> To do
Set down the lines below exactly as they stand, please. Go from the first through the one containing "right elbow: (304, 474)".

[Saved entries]
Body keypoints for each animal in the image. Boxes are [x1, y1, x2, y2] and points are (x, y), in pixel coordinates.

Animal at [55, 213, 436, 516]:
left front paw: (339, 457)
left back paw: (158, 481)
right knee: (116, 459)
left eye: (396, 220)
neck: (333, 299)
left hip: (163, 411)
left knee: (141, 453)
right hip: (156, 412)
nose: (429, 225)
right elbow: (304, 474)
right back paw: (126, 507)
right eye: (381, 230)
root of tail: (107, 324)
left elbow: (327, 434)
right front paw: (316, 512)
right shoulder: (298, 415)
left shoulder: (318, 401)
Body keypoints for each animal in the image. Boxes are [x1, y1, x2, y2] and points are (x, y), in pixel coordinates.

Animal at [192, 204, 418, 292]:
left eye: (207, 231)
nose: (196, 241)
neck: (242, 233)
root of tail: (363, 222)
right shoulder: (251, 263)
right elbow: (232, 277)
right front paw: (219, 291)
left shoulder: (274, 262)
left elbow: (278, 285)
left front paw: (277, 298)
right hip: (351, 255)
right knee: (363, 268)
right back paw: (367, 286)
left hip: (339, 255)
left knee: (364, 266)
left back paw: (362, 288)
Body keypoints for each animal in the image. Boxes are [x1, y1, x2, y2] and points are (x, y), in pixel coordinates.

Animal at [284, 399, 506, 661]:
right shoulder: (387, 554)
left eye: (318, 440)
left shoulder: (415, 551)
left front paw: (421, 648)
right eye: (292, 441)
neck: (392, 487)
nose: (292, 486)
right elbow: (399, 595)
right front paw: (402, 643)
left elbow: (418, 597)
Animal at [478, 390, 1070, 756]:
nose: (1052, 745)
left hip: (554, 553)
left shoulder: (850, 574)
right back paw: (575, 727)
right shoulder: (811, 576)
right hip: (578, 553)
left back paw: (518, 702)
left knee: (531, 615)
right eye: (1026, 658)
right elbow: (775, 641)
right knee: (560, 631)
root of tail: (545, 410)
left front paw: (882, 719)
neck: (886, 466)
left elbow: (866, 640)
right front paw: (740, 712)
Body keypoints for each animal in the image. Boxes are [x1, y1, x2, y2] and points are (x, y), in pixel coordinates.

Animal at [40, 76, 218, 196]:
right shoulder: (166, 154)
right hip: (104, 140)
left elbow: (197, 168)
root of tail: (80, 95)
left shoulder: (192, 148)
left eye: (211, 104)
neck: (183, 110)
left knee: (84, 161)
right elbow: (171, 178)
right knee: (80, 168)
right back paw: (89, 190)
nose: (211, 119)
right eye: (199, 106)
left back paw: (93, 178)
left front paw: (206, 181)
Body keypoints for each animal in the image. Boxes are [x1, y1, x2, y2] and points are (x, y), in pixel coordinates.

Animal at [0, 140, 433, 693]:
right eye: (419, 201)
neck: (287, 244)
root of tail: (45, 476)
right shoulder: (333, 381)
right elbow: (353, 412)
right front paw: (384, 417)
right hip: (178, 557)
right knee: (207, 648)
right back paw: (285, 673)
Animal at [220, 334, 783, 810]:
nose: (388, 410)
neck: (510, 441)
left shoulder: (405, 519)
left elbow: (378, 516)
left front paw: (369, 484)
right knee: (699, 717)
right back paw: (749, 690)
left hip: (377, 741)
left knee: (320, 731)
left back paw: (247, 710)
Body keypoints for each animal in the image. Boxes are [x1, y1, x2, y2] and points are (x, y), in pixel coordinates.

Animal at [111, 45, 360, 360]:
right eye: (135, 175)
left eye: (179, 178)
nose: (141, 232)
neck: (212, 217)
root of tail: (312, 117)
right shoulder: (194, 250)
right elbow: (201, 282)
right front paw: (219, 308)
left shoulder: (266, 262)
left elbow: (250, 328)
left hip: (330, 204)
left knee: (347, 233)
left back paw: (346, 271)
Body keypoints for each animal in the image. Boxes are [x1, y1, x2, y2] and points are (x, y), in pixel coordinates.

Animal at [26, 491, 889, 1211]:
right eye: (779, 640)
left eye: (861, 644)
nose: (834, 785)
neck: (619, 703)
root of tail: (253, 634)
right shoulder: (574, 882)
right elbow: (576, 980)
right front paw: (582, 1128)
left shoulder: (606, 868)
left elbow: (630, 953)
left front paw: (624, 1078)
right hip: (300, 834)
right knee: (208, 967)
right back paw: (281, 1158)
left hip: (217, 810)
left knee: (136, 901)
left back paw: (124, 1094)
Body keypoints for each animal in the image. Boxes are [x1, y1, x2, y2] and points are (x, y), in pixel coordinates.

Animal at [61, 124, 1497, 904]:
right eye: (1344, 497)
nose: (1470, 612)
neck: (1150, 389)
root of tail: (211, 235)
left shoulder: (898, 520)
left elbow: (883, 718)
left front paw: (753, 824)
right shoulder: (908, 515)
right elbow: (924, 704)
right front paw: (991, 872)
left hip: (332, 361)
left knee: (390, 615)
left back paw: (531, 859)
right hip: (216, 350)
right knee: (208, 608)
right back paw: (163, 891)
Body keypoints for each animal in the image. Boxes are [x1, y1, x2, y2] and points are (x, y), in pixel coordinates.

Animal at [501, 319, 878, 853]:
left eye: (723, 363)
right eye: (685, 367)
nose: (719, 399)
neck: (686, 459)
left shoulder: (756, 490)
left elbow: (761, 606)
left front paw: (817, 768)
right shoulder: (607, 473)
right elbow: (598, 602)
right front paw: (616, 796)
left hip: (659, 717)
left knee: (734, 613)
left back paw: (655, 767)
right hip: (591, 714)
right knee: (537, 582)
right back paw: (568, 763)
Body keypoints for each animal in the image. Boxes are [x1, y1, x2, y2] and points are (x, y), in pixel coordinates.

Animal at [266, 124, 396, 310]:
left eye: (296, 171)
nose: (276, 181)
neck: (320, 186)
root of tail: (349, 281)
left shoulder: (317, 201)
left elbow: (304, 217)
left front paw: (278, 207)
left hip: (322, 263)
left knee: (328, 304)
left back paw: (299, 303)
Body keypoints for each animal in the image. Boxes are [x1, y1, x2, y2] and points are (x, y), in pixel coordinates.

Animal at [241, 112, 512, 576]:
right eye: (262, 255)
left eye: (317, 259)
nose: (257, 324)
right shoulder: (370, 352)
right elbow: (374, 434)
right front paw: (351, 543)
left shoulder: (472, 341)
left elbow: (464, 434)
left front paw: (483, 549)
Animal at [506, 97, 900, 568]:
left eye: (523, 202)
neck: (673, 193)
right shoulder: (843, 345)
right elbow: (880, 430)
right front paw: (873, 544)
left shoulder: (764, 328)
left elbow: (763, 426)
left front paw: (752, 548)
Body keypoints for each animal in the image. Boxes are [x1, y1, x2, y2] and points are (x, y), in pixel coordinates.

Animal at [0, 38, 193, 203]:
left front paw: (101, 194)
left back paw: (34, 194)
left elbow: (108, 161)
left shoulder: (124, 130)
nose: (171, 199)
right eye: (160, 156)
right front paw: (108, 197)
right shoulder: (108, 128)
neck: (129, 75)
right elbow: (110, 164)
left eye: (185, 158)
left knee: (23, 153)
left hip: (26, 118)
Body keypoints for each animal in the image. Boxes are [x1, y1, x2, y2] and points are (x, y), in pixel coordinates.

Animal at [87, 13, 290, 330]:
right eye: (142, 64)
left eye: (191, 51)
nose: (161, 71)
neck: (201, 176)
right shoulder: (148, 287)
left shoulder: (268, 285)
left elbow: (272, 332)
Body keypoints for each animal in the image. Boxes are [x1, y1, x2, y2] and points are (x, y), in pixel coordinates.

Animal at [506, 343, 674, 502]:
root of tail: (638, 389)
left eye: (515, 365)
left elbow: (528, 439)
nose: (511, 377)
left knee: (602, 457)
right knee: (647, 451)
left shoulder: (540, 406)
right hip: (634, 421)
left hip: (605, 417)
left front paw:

> Your solution
Body keypoints for each animal in the image. Boxes are [x1, y1, x2, y2] and points are (x, y), in pixel coordinates.

Animal at [55, 213, 436, 516]:
left front paw: (339, 457)
left back paw: (158, 481)
right knee: (116, 459)
left eye: (396, 220)
neck: (333, 299)
left hip: (163, 411)
left knee: (141, 453)
right hip: (156, 412)
nose: (429, 225)
right elbow: (304, 474)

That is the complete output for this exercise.